I see solar replacing oil for fuel, and much sooner than later!
Solar is one of the most energy dense alternate energy sources, roughly 2.8 acres per Gwh.
The main problem is the density and duty cycle still do not match the on demand needs.
Audi/Sunfire and the Naval research labs have been working on power to fuel projects, and have working prototypes in place.
http://www.audi.com/corporate/en/co...ity/product/synthetic-fuels-Audi-e-fuels.html
https://www.nrl.navy.mil/media/news-releases/2016/NRL-Seawater-Carbon-Capture-Process-Receives-US-Patent
The ability to store and accumulate solar power in the form of liquid hydrocarbon fuel,
changes the energy landscape.
When a refinery can make their own feedstock from water, CO2, and electricity, for less than cost of refining oil,
they will do so, because that will be the path of higher profits.
For a given region solar will have large seasonal surpluses.

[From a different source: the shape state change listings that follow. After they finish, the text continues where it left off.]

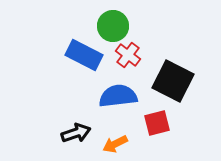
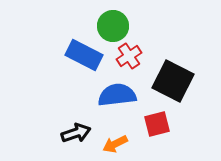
red cross: moved 1 px right, 1 px down; rotated 20 degrees clockwise
blue semicircle: moved 1 px left, 1 px up
red square: moved 1 px down
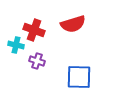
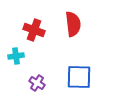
red semicircle: rotated 80 degrees counterclockwise
cyan cross: moved 11 px down; rotated 21 degrees counterclockwise
purple cross: moved 22 px down; rotated 14 degrees clockwise
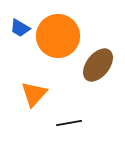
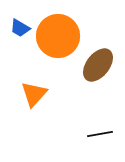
black line: moved 31 px right, 11 px down
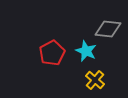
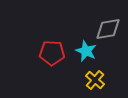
gray diamond: rotated 16 degrees counterclockwise
red pentagon: rotated 30 degrees clockwise
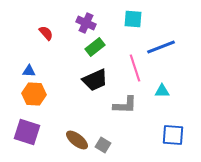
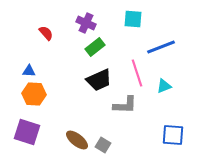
pink line: moved 2 px right, 5 px down
black trapezoid: moved 4 px right
cyan triangle: moved 2 px right, 5 px up; rotated 21 degrees counterclockwise
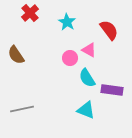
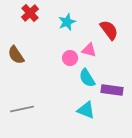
cyan star: rotated 18 degrees clockwise
pink triangle: rotated 14 degrees counterclockwise
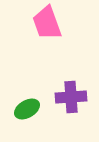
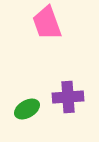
purple cross: moved 3 px left
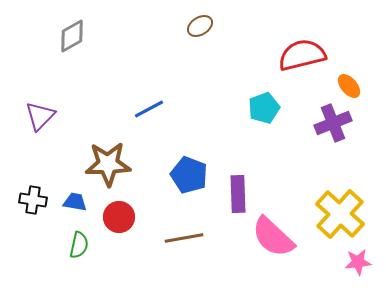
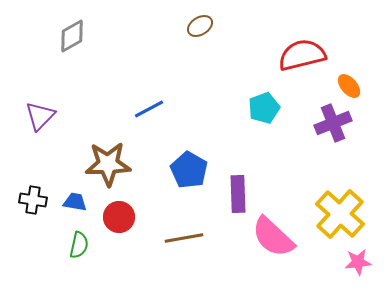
blue pentagon: moved 5 px up; rotated 9 degrees clockwise
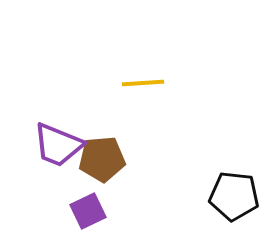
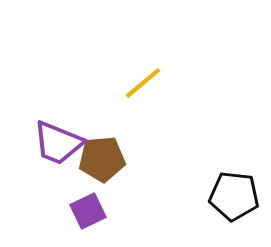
yellow line: rotated 36 degrees counterclockwise
purple trapezoid: moved 2 px up
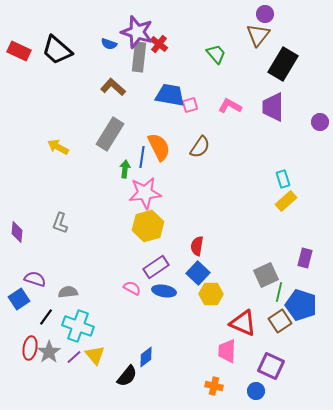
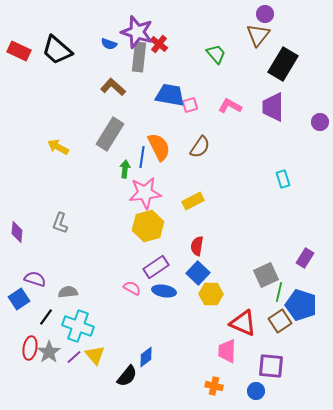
yellow rectangle at (286, 201): moved 93 px left; rotated 15 degrees clockwise
purple rectangle at (305, 258): rotated 18 degrees clockwise
purple square at (271, 366): rotated 20 degrees counterclockwise
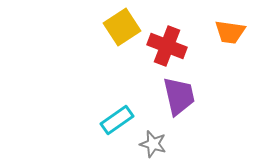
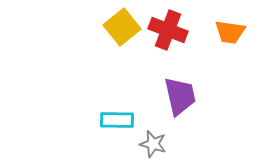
yellow square: rotated 6 degrees counterclockwise
red cross: moved 1 px right, 16 px up
purple trapezoid: moved 1 px right
cyan rectangle: rotated 36 degrees clockwise
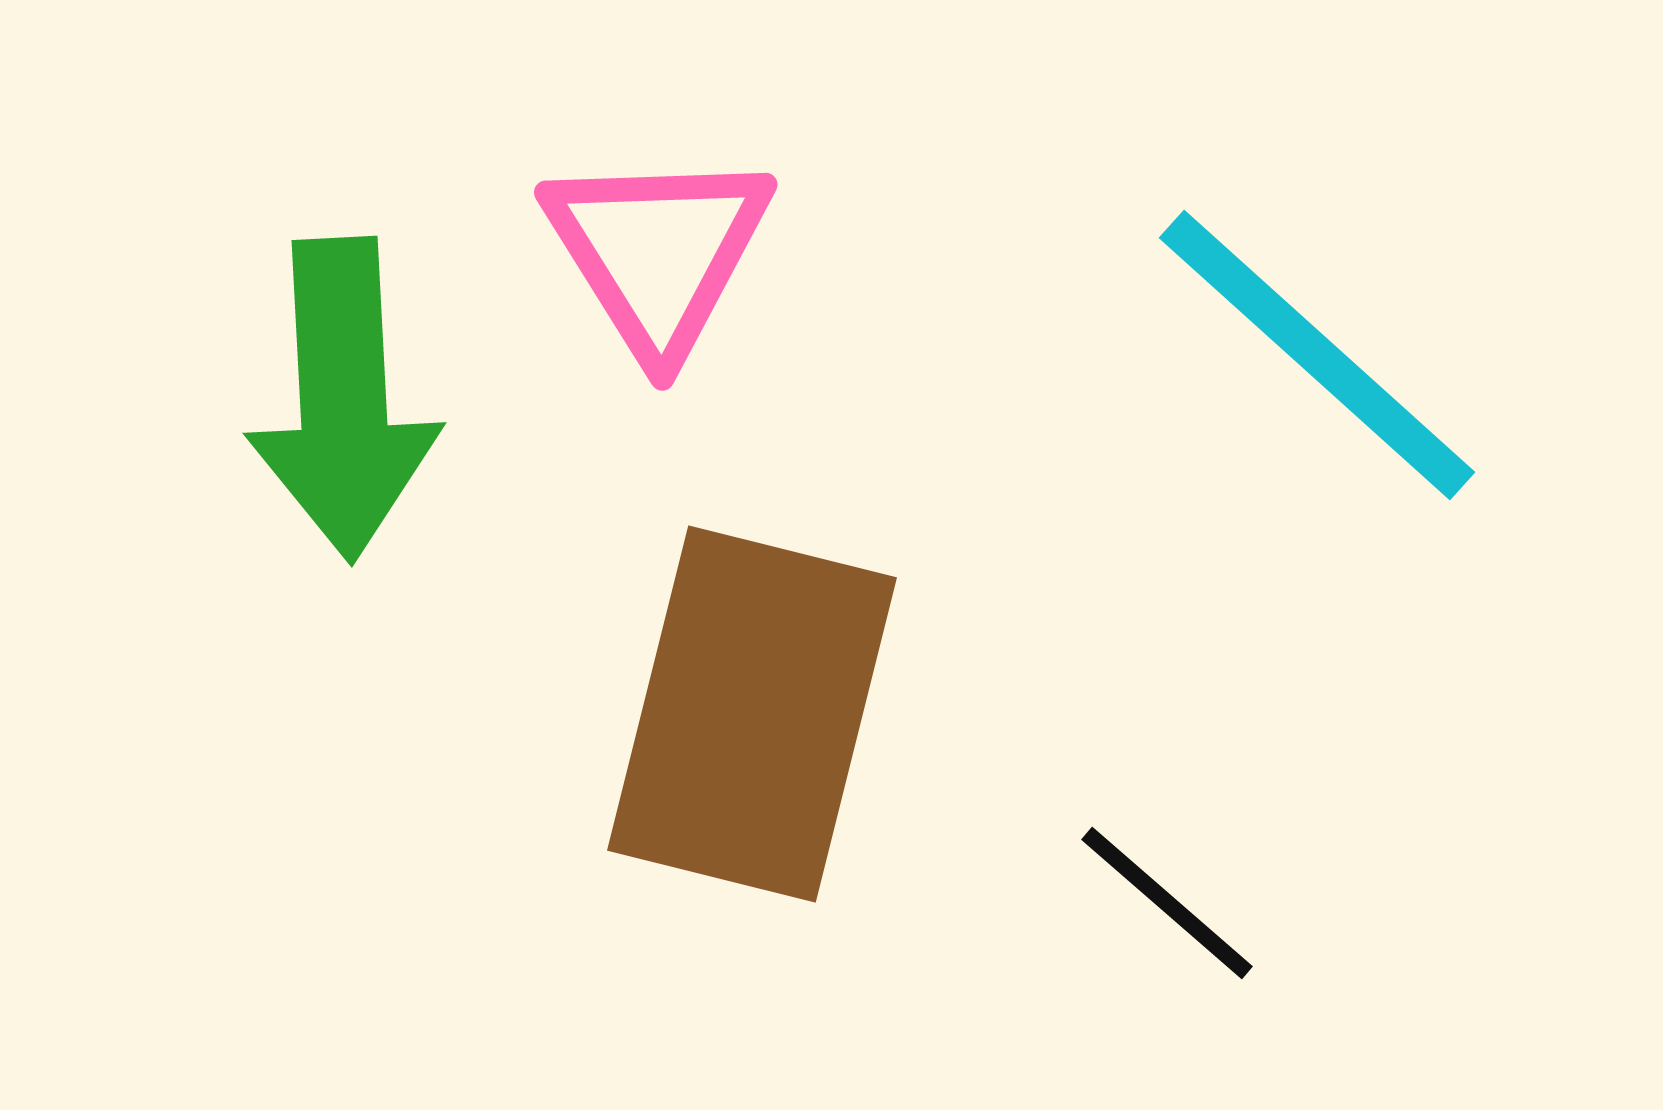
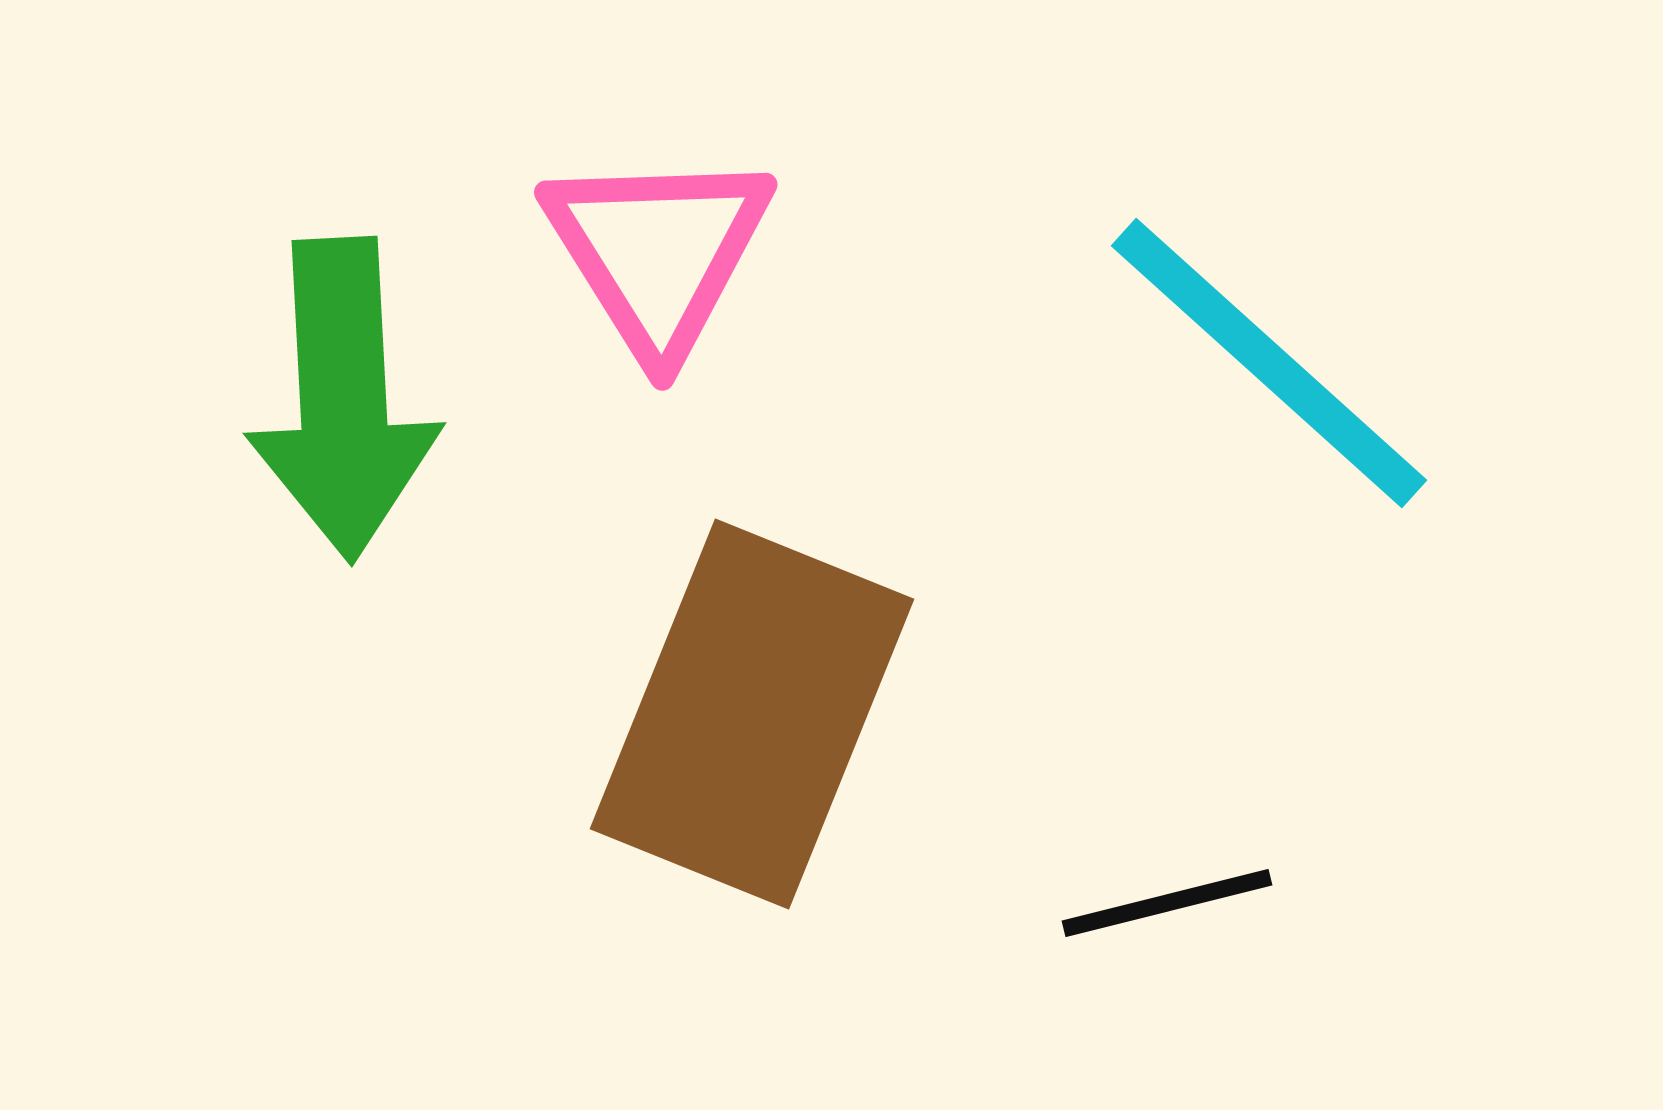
cyan line: moved 48 px left, 8 px down
brown rectangle: rotated 8 degrees clockwise
black line: rotated 55 degrees counterclockwise
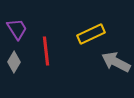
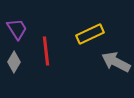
yellow rectangle: moved 1 px left
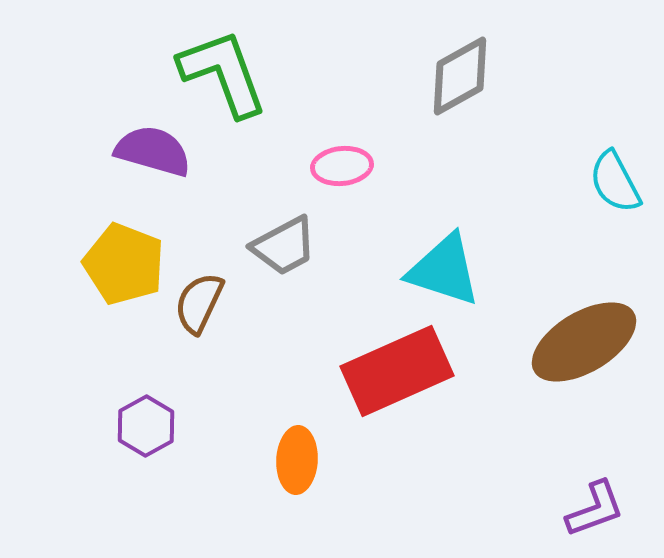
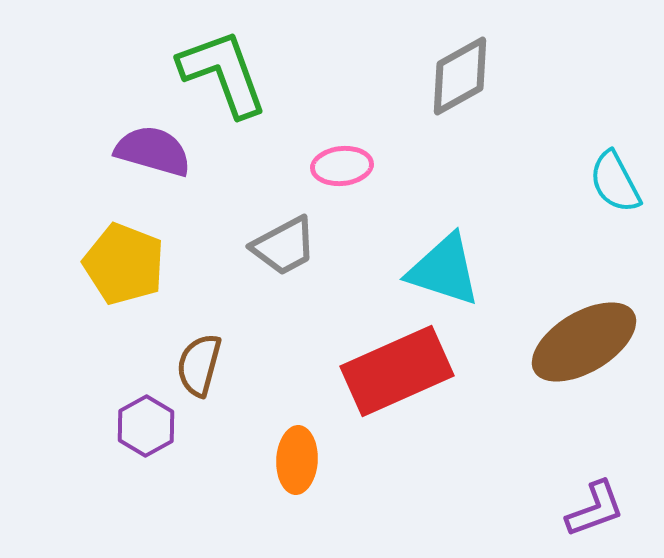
brown semicircle: moved 62 px down; rotated 10 degrees counterclockwise
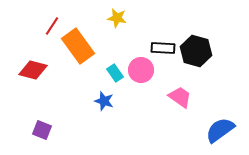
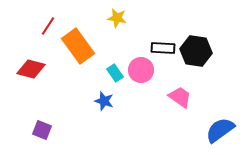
red line: moved 4 px left
black hexagon: rotated 8 degrees counterclockwise
red diamond: moved 2 px left, 1 px up
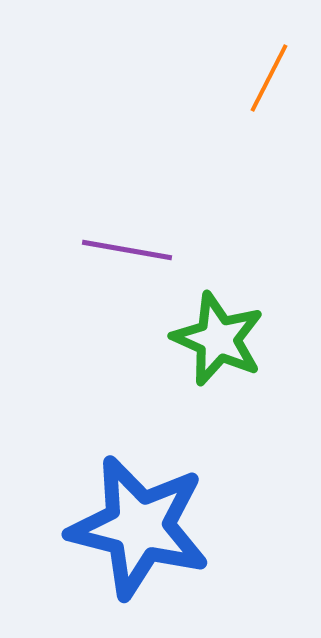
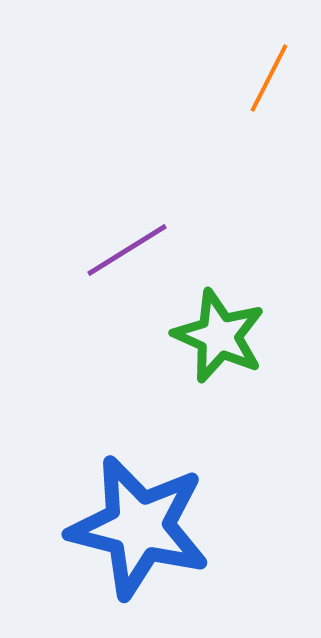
purple line: rotated 42 degrees counterclockwise
green star: moved 1 px right, 3 px up
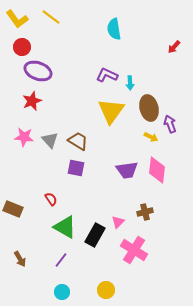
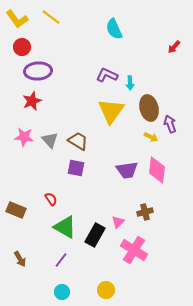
cyan semicircle: rotated 15 degrees counterclockwise
purple ellipse: rotated 24 degrees counterclockwise
brown rectangle: moved 3 px right, 1 px down
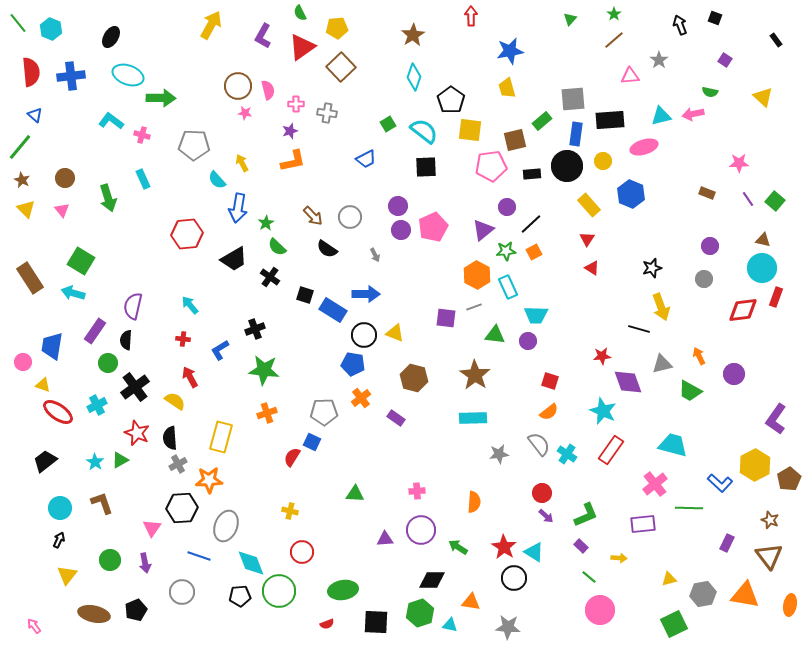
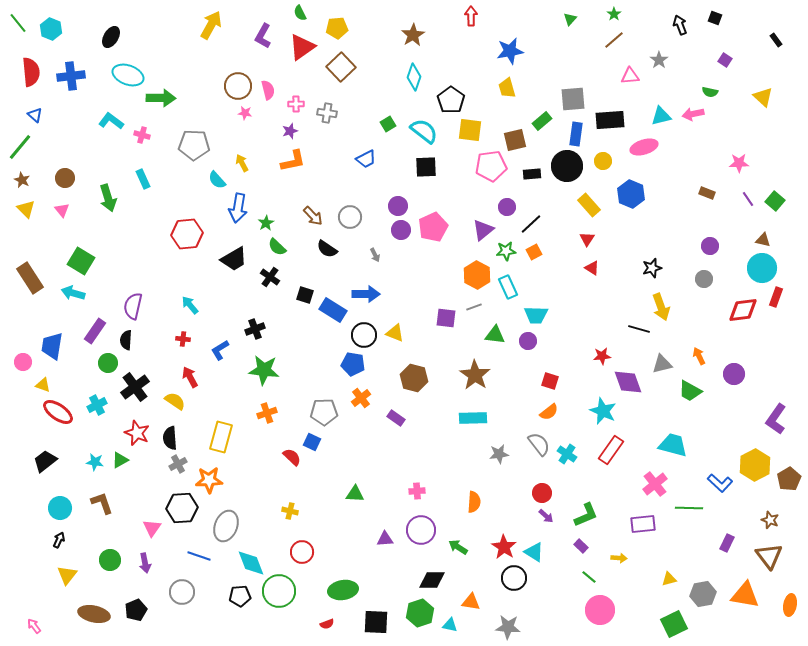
red semicircle at (292, 457): rotated 102 degrees clockwise
cyan star at (95, 462): rotated 24 degrees counterclockwise
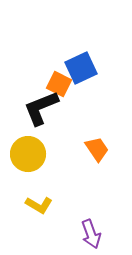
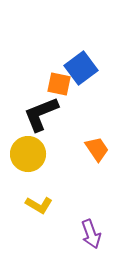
blue square: rotated 12 degrees counterclockwise
orange square: rotated 15 degrees counterclockwise
black L-shape: moved 6 px down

Spring and Fall in the South, has low demand for air conditioning or heat, so a wide solar distribution
would make lots of surplus electricity. Without a demand, all those unused Mwh could damage the grid.
The old oil refineries could act like an unlimited dump load, storing all the surpluses as liquid fuels.
Audi says their process is 70% efficient, so to store the 33 Kwh in a gallon of gasoline would require
roughly 50 Kwh of electricity. Wholesale electricity can be had for $.05 per Kwh, so $2.50 per gallon,
A barrel of oil yields about 35 gallons of fuel product, so 35 X $2.50 =$87.50 per barrel for the cost of what the refinery
brings into the plant.
I have not worked in the oil business for several decades, but the oil business has a long history of cutting edge research.
I would not be surprised, if the oil companies had their own better processes.